Doris Soffel à 67 ans reste impressionnante ; déjà son naturel en scène, ce côté à la fois aristocrate un peu passée (dans sa robe de chambre) au premier acte et un tantinet vulgaire au deuxième acte (elle s’éclipse pour quelques galipettes avec l’un des trois comtes), pour être maternelle et pétrie d’humanité au troisième acte. La mise en scène lui donne aussi un rôle plus élaboré et la voix est toujours puissante, toujours présente, toujours sans vraie faille : une vraie composition.
Le Matteo de Joseph Kaiser est bien connu, c’est même l’un des rôles que le ténor américain promène dans à peu près tous les opéras du monde. Il m’a semblé un peu en retrait vocalement ce soir, certes toujours efficace en scène, mais un Daniel Behle l’an dernier à Salzbourg était plus émouvant, plus intérieur, moins superficiel. La prestation reste très propre, mais sans couleur ni vraie personnalité musicale.
Thomas Johannes Mayer ne chante pas Mandryka, il est Mandryka: toutes ses attitudes, son jeu sont une incarnation du personnage voulu par Hoffmansthal, un sanguin au grand coeur, peu au fait des usages sociaux de l’aristocratie viennoise. Et cette facilité dans le rôle, on la retrouve dans un chant magnifique, comme on ne l’avait pas entendu depuis longtemps. On retrouve ses qualités intrinsèques comme un sens de la parole et une diction exemplaires, mais en plus il y a la puissance, il y a l’éclat, il y a même la jeunesse d’une voix qui semblait prématurément vieillie. Ce sont de véritables retrouvailles avec un artiste dont on connaît l’intelligence et la sensibilité, et qui fait montre ce soir de toutes les qualités qu’on craignait disparues au vu de certaines représentations difficiles ces dernières années.
Et nos deux sœurs : depuis l’an dernier, nous connaissons la Zdenka d’Hanna-Elisabeth Müller qui a déjà triomphé à Salzbourg à Pâques, un pur produit maison, formée à l’opéra studio de Munich et désormais membre de la troupe, d’une incroyable fraîcheur et d’une sûreté vocale impressionnante. Elle a dans la voix un étonnant potentiel d’émotion. Son troisième acte est éblouissant de tendresse : le personnage est rendu dans ses moindres replis, il y a la timidité, il y a l’allant et l’élan, il y a la fraîcheur, il y a aussi la résolution, au-delà de toute honte bue.

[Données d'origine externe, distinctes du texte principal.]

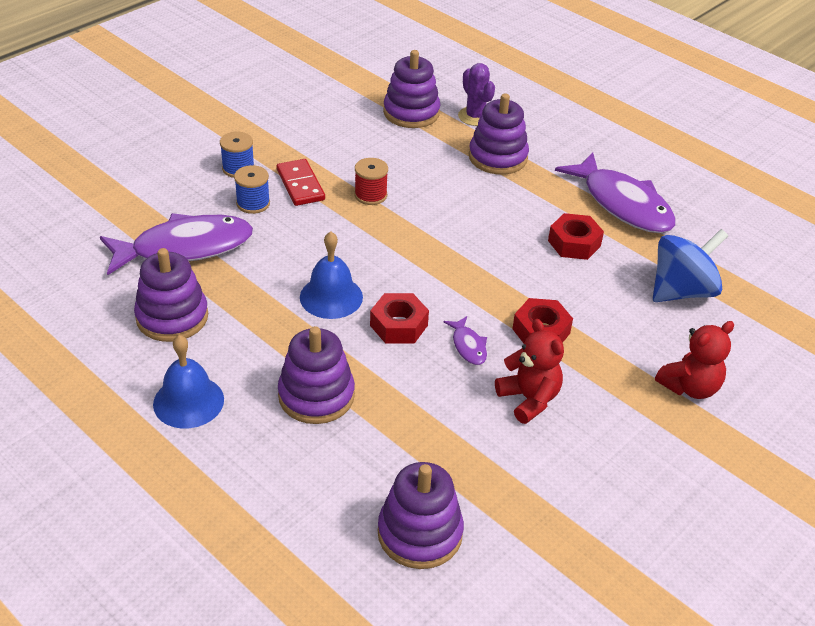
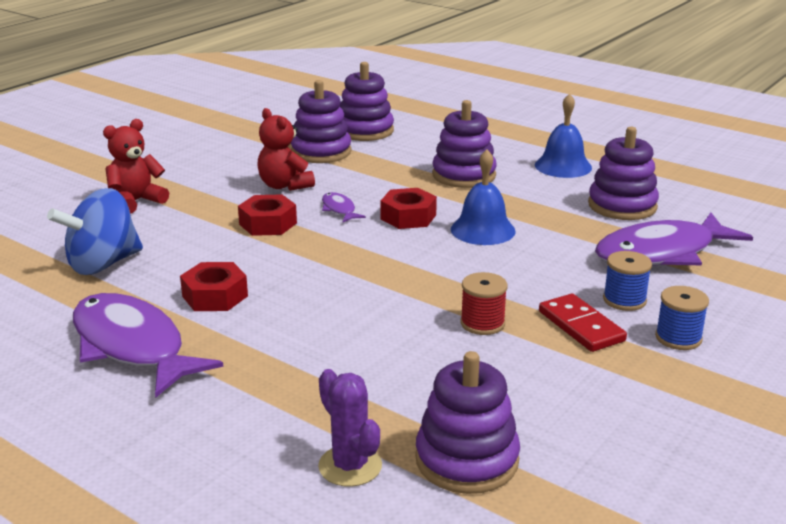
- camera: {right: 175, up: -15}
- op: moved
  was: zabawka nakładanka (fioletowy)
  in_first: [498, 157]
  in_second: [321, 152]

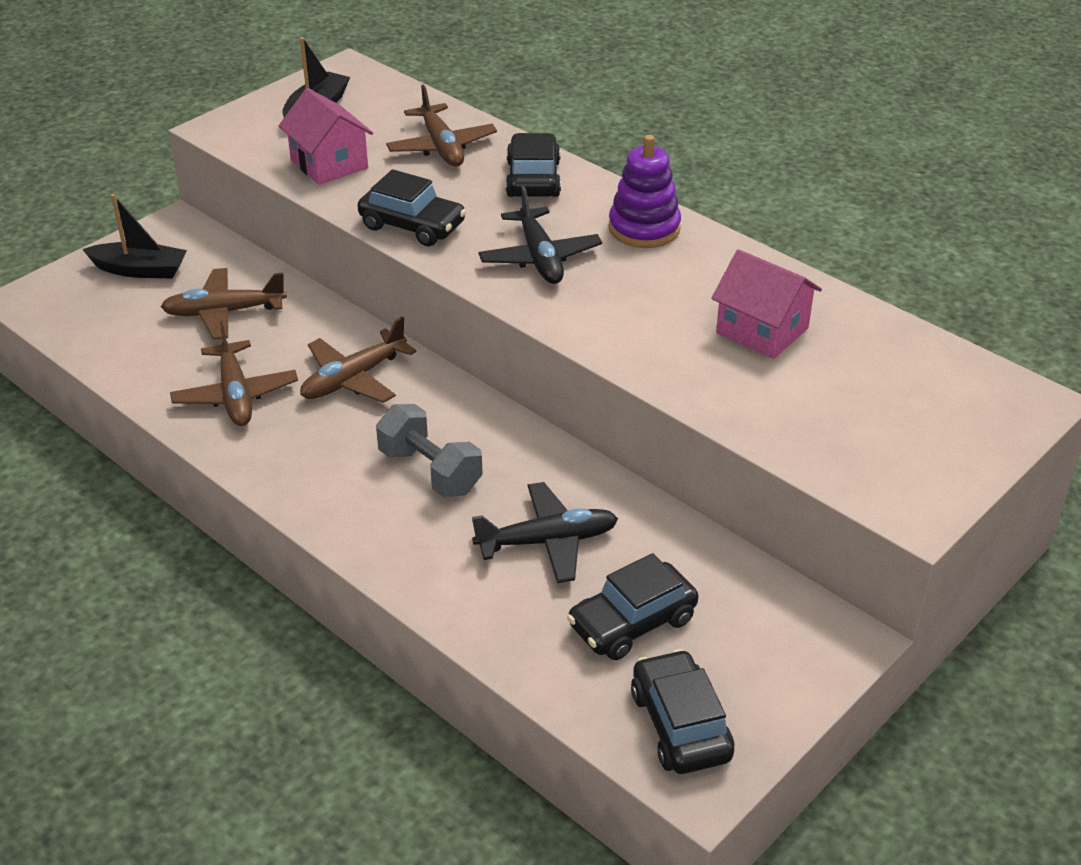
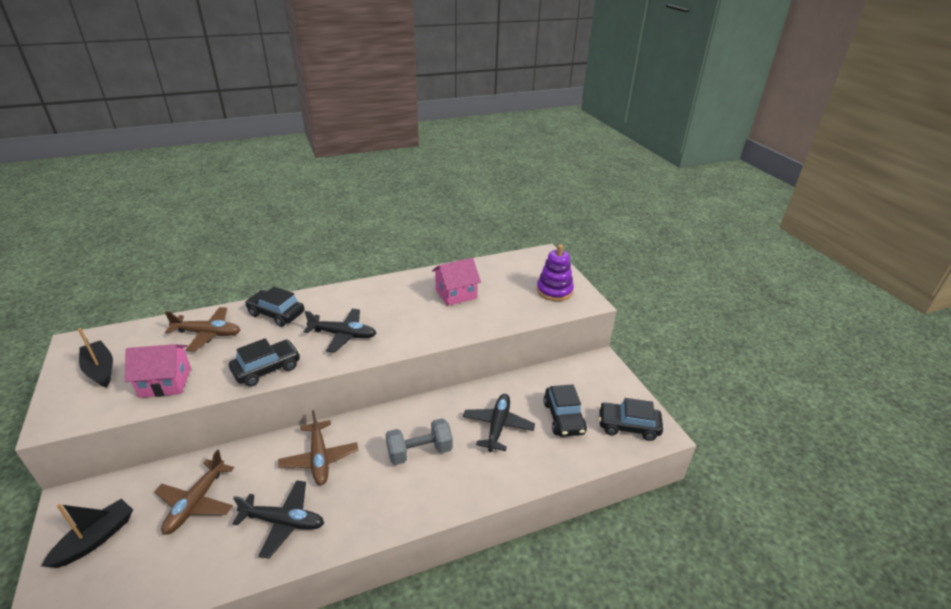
- camera: {right: -65, up: -5}
- op: moved
  was: zabawka nakładanka (fioletowy)
  in_first: [644, 228]
  in_second: [554, 291]
- op: recoloured
  was: samolot (brązowy)
  now: samolot (czarny)
  in_first: [236, 395]
  in_second: [284, 522]

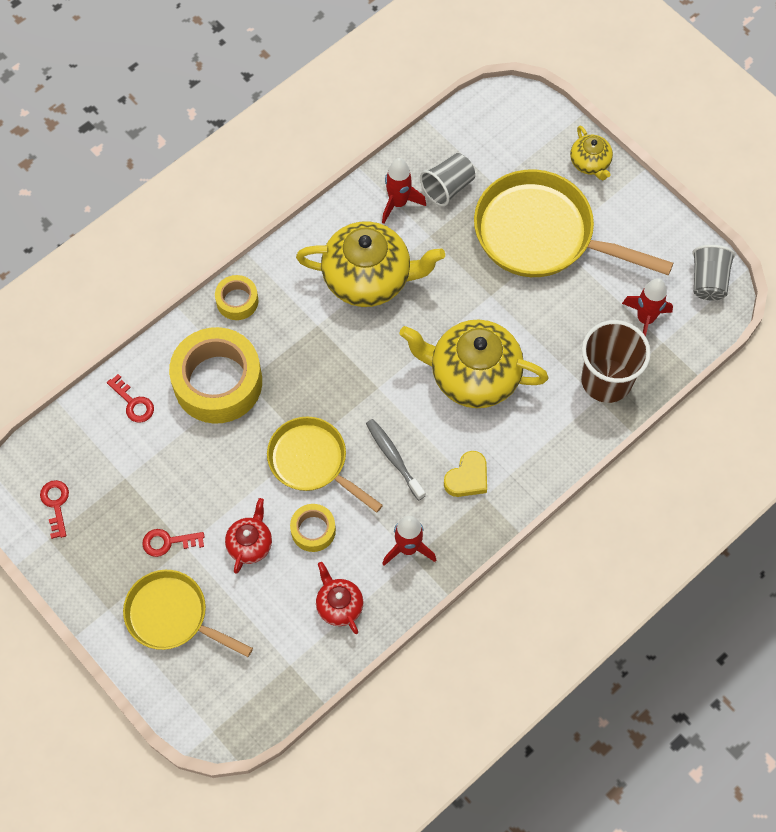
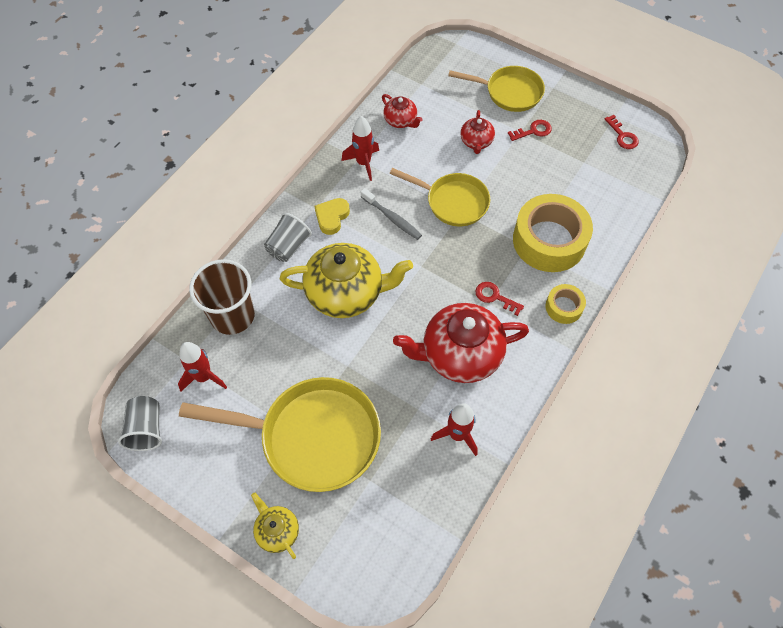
- camera: {right: 165, up: -5}
- op: removed
  was: taśma klejąca (żółty)
  in_first: [313, 530]
- op: moved
  was: klucz (czerwony)
  in_first: [133, 403]
  in_second: [495, 297]
- op: moved
  was: szklanka (szary)
  in_first: [448, 187]
  in_second: [288, 246]
- op: recoloured
  was: imbryk (żółty)
  now: imbryk (czerwony)
  in_first: [369, 278]
  in_second: [460, 354]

Dans toute la partie travestie, elle est aussi vraie. En bref, on y croit, grâce à une voix vibrante, aux aigus triomphants. Le fameux duo du premier acte Ich red’im Ernst entre Arabella et Zdenka est peut-être le plus beau entendu sur une scène depuis longtemps, avec une harmonie entre les deux voix, une homogénéité que je n’ai pas trouvée depuis des lustres : on en tremblait tant c’était bouleversant.
Aurait-on trouvé une future Lucia Popp ?
Enfin, Anja Harteros, pour qui c’est une prise de rôle s’inscrit d’emblée dans la légende des Arabella : je l’ai rarement entendue si naturelle et si émouvante. Certes, Strauss lui va bien, car elle lui donne une vie avant de lui donner une voix. Elle est en scène plus jeune femme que jeune fille, très maternelle avec Zdenka, elle est avec les trois comtes un peu coquette, et quand elle est seule en scène, elle retrouve une fraîcheur et une insécurité de jeune fille. Et toutes ces inflexions se retrouvent dans une voix d’ailleurs un tout petit peu hésitante au départ, et puis qui rapidement reprend son assise (le duo dont il était question précédemment est évidemment une merveille) avec des aigus d’une facilité et d’un éclat déconcertants, mais surtout des accents d’une vérité aujourd’hui unique. L’art du chant à son sommet. Un chant décidé, un chant quelquefois presque agressif, un chant incarné pour une incarnation unique d’une Arabella enfin sortie de la Chantilly et qui crie la vie, et qui crie la femme, et qui crie l’amour. Pour tout dire, je suis émerveillé par cette interprétation rayonnante.
Et ce bonheur qu’elle semblait partager avec la salle lors des saluts, éclairait son visage comme je l’ai rarement vu.
Voilà une soirée mémorable, comme il y en eut pas mal ces derniers jours à Munich, et comme il y en a souvent dans les Strauss joués dans cette maison.